Research Interests

In my PhD, the focus of my research was on machine learning and medical imaging and recently I have become interested in bioinformatics and in particular its conjunction with medical imaging. The objective of my research is to simultaneously exploit wealth of information in medical image and human genomics to improve understanding of human disease via building statistical and computational methods. Here is a list of my recent manuscripts (see My CV for a complete list):

Joint Modeling of Imaging-Genetics

There are two main purposes for combining imaging and genetic information: 1) using imaging as intermediate information (so-called intermediate phenotype) to understand underlying biological processes of a disease, 2) using known genetic markers of the disease to interpret observed anatomy in the imaging data. Here are some of my published works toward those achieving goals:

  • K.N. Batmanghelich, A.V. Dalca, M.R. Sabuncu, P. Golland. Joint Modeling of Imaging and Genetics, In Proc. IPMI: International Conference on Information Processing and Medical Imaging, LNCS 7917, pp. 766-777, 2013. (Oral Presentation)

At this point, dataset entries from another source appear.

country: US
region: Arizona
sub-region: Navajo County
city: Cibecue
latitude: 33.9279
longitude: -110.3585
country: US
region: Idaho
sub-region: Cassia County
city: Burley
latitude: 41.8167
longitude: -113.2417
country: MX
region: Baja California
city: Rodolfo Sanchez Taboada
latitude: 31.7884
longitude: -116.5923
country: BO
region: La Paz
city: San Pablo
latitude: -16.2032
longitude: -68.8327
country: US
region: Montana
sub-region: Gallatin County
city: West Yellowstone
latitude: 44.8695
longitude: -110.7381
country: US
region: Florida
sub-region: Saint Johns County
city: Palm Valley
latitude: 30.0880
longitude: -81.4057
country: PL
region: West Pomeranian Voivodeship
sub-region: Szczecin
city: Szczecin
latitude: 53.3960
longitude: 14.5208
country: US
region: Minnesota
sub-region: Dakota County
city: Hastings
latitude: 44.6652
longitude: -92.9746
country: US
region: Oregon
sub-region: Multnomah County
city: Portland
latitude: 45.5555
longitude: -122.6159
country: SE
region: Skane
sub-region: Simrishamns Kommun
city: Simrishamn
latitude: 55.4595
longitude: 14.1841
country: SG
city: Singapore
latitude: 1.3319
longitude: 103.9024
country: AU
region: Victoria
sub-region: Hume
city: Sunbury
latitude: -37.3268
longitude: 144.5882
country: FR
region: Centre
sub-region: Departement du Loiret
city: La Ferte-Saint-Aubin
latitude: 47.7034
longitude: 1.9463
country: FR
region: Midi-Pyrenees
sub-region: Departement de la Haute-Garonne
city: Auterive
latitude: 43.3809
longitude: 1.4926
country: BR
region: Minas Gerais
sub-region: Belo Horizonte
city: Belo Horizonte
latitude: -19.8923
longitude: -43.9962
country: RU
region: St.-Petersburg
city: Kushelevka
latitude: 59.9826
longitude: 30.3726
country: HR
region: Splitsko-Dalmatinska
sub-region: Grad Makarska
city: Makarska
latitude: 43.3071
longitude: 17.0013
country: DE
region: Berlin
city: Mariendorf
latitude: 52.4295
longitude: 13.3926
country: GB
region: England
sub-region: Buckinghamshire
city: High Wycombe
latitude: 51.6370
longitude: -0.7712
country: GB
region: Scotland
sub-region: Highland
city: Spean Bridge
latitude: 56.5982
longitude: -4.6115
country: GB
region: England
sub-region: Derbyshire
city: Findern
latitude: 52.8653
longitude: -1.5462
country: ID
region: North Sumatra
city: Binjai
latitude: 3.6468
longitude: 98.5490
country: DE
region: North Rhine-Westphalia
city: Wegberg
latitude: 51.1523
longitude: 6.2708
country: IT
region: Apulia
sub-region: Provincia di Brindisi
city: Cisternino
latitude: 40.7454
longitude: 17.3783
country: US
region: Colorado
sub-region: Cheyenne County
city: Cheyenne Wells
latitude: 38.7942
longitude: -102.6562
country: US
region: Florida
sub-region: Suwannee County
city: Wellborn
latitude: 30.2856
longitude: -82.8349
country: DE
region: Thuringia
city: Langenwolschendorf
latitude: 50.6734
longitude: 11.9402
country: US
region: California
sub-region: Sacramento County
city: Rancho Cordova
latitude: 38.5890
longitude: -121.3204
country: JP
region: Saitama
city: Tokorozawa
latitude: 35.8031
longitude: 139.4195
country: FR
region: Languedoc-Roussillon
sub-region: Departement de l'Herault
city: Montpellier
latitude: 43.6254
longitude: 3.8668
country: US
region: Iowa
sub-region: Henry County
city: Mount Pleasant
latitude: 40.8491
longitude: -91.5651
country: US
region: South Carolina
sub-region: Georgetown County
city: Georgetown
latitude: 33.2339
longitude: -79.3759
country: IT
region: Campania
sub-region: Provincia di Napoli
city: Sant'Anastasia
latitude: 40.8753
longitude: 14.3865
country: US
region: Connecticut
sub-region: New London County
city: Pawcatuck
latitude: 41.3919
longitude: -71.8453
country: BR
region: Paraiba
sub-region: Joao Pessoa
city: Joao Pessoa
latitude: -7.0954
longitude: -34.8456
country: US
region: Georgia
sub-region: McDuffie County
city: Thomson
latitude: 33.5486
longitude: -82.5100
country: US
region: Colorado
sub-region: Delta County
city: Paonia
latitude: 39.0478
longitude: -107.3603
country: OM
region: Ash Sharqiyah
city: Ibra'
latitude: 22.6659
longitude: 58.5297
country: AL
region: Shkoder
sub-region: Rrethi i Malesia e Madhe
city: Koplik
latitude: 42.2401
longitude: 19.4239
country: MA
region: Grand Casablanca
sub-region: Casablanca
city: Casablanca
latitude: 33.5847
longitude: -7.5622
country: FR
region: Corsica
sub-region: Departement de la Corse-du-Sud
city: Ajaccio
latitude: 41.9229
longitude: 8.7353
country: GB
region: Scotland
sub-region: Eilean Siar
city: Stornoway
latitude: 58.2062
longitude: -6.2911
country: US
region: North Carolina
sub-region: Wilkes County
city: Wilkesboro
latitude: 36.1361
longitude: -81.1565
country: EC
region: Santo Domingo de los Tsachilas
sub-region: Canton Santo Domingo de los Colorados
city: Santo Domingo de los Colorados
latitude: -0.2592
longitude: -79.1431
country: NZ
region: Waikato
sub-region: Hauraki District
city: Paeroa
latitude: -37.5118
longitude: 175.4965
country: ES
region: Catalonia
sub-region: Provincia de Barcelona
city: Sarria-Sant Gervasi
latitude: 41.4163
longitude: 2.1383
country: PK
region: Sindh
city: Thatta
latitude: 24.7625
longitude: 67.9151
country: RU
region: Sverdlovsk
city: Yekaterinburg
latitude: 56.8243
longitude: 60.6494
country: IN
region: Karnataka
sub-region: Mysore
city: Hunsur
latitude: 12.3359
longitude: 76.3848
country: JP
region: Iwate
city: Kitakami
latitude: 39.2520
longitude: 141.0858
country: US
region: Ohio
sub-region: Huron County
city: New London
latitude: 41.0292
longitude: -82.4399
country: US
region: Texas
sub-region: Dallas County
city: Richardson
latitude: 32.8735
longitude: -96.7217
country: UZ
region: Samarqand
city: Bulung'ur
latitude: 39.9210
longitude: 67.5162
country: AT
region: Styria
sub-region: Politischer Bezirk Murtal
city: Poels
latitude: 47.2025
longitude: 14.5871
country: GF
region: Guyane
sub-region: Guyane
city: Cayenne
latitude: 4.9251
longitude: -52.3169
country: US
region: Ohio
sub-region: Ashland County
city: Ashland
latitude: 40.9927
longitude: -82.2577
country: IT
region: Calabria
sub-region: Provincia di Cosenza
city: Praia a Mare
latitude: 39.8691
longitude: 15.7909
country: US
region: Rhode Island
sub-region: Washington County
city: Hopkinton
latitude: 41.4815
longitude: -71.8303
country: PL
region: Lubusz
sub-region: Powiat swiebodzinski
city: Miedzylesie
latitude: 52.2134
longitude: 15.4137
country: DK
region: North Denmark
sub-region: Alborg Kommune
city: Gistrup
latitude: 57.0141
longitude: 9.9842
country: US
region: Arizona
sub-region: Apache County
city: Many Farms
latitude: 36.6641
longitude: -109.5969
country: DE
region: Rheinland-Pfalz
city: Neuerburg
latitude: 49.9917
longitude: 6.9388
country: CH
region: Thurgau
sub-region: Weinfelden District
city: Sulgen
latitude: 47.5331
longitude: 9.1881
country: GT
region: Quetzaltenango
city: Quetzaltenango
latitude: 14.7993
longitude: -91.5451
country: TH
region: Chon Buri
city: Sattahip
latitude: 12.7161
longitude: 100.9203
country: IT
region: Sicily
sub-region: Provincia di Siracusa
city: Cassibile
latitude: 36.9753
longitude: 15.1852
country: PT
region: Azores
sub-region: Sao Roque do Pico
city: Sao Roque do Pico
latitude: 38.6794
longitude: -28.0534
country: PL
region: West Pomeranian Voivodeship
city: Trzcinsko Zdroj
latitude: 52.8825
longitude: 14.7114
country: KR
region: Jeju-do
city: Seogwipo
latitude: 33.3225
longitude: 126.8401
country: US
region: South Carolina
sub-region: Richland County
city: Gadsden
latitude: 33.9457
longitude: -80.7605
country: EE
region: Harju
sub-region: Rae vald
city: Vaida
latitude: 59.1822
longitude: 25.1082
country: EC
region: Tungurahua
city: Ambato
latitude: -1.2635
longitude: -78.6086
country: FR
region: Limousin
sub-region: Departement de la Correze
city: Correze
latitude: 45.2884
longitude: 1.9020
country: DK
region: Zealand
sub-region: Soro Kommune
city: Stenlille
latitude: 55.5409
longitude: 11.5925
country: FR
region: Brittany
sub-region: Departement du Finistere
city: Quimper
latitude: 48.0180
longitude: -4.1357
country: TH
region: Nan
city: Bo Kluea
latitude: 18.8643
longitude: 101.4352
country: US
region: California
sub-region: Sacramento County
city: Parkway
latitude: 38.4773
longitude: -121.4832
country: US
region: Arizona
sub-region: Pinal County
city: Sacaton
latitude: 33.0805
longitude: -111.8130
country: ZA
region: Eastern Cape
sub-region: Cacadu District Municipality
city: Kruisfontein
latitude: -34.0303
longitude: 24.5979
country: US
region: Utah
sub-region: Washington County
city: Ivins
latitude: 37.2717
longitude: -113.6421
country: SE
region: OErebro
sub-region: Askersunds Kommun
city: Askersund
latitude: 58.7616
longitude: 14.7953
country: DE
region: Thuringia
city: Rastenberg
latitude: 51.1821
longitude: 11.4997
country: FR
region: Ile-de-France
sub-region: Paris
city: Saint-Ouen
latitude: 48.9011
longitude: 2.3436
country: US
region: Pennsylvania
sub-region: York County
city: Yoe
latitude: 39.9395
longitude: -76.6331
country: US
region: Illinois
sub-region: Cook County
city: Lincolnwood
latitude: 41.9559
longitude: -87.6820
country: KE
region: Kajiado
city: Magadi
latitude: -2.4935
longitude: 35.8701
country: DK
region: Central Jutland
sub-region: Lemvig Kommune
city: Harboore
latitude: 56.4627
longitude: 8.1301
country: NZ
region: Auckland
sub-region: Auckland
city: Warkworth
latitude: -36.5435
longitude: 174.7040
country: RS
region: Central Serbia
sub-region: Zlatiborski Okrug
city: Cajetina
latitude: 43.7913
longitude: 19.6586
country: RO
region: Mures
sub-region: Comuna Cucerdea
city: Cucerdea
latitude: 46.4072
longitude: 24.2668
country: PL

Point Process for Diverse Feature Selection

This work is related to the previous projects. The goal is to find a diverse subset of features that are optimal for a task (e.g. classification or regression) while being diverse with respect to some given side information. We formulate the problem as learning the quality scores of items in a Determinantal Point Process (DPP).

Dimensionality Reduction for Medical Imaging Applications

This project addresses the large dimension, low sample size problems (p>>n) in the medical imaging applications and more specifically for the diagnosis of the Alzheimer's disease. The goal is to transform very high-dimensional input to a low-dimensional representation that preserves discriminative signal and the resultant representation is clinically interpretable. We formulate the task as a constrained optimization problem that combines generative and discriminative objectives. We propose a novel large-scale algorithm to solve the resulting optimization problem.

(Software website)

Matrix Decomposition for Deformation Modeling and its applications in Computational Anatomy

Given a set of normal and abnormal brain images, in this project we try to solve an inverse problem: how to decompose a brain deformation to a normal and abnormal deformations from an average brain. The deformations are parameterized by stationary velocity fields and the velocity fields are decomposed to low-rank and sparse components. The algorithm iterates between image registration and the decomposition step and hence can be viewed as a group-wise registration algorithm.